Empfanden Sie das Schreiben als Therapie?
Nun, es kamen ein paar Erinnerungen hoch, von denen ich hoffte, ich hätte sie mir weggesoffen. Zum Beispiel Erlebnisse in der Schule: Heute liest sich das unterhaltsam, aber man muss überlegen, was man damals durchgemacht hat. Wie ich einmal den blauen Brief abfing, in dem meinen Eltern mitgeteilt wurde, dass ich sitzen blieb – solche Lügengeschichten, die unwiderruflich im Desaster endeten, führten dazu, dass ich permanent mit schlechtem Gewissen rumlief. Ich komme aus einer kleinen Stadt in Ostfriesland, wo die Nachbarn schon komisch guckten, wenn man nicht wie alle anderen am Samstag seine Ligusterhecke beschnitt. Das war eine kleine, enge Welt, die mich als Kind fast erstickte.

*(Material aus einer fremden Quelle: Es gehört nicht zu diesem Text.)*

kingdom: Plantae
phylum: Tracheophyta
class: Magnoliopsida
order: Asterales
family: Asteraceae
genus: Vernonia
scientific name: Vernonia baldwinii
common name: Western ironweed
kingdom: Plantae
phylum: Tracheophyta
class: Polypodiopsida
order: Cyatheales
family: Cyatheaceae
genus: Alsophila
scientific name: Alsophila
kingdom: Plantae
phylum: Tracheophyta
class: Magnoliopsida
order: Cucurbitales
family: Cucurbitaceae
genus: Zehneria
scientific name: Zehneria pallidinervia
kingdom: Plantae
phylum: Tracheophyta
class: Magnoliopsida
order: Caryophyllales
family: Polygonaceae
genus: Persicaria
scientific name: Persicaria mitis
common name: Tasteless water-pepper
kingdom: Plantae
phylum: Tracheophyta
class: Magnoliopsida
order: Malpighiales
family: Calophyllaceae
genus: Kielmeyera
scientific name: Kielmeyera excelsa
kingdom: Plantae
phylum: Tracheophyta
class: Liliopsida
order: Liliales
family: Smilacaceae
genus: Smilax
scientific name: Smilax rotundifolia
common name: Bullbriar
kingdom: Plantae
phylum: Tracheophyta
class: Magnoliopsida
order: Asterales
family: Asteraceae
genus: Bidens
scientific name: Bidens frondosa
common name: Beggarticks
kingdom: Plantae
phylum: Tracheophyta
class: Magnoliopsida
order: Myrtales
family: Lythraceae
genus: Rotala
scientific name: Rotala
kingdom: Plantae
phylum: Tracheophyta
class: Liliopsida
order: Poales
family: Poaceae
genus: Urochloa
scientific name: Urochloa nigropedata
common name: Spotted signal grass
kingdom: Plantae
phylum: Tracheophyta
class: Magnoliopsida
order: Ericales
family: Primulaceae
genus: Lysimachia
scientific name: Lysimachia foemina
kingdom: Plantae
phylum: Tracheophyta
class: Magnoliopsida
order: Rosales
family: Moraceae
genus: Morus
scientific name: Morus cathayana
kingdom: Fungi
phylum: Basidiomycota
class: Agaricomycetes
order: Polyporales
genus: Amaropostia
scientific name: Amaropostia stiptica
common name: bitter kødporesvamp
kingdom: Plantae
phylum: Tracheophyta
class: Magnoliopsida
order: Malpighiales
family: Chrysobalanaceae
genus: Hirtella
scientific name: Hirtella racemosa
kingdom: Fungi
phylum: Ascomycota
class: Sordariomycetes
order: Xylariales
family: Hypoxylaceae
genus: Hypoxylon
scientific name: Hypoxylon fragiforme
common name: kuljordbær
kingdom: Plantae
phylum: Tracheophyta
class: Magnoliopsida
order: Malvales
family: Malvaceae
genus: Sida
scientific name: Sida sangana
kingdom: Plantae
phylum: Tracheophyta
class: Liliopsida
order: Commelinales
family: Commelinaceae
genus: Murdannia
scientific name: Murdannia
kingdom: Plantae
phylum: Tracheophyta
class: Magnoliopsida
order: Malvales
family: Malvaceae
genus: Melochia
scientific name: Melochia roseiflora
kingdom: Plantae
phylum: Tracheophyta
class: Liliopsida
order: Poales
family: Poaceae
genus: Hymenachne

Und in der jeder Sie kannte?
Aber nur als den letzten Sohn von Rektor Dall, der halt nicht so funktionierte wie die anderen drei Kinder. Meine ältere Schwester hat letztens in einem Fernsehinterview gesagt, ich sei nicht erziehbar gewesen. Ja, was ist erziehen? Menschen verbiegen. Und es stimmt: Ich halte mich ans Grundgesetz – die Würde des Menschen ist unfassbar oder wie das heißt –, aber ich bin nicht erziehbar.
"Ungeeignet, zu lang, grinst immer so blöd", lautet ein früher Kommentar über Ihre Person.
Ich bin natürlich sehr auffällig. Meine Anwesenheit alleine hat die Leute provoziert. Mitschüler machten Witze über mein Äußeres, und die Lehrer konnten sich mein Gesicht immer am besten merken, vor allem, wenn’s ans Strafen ging. Da musste ich schon früh Humor entwickeln.
Das vollständige Interview
... mit Karl Dall lesen Sie im neuen stern. Karl Dalls Autobiografie "Auge zu und durch" erscheint am 15.9. bei Hoffmann & Campe.
Es gab Tage in Ihrem Leben, die begannen mit einer Flasche Wein. Hätten Sie sich damals als Alkoholiker bezeichnet?
Wir rechneten mehr in Bierwährung und als Beschleuniger den Schnaps dazu. Vor genau 40 Jahren, da war ich hart an der Grenze. Ich hing rum in einer Berliner Kneipe, der „Malkiste“, hatte keine Arbeit, und irgendwo war mir auch gerade eine Trulla über den Deister gegangen. Da hab ich alles genommen, was mir angeboten wurde, getränkemäßig und was sonst so rumlief. Eine schlimme Zeit.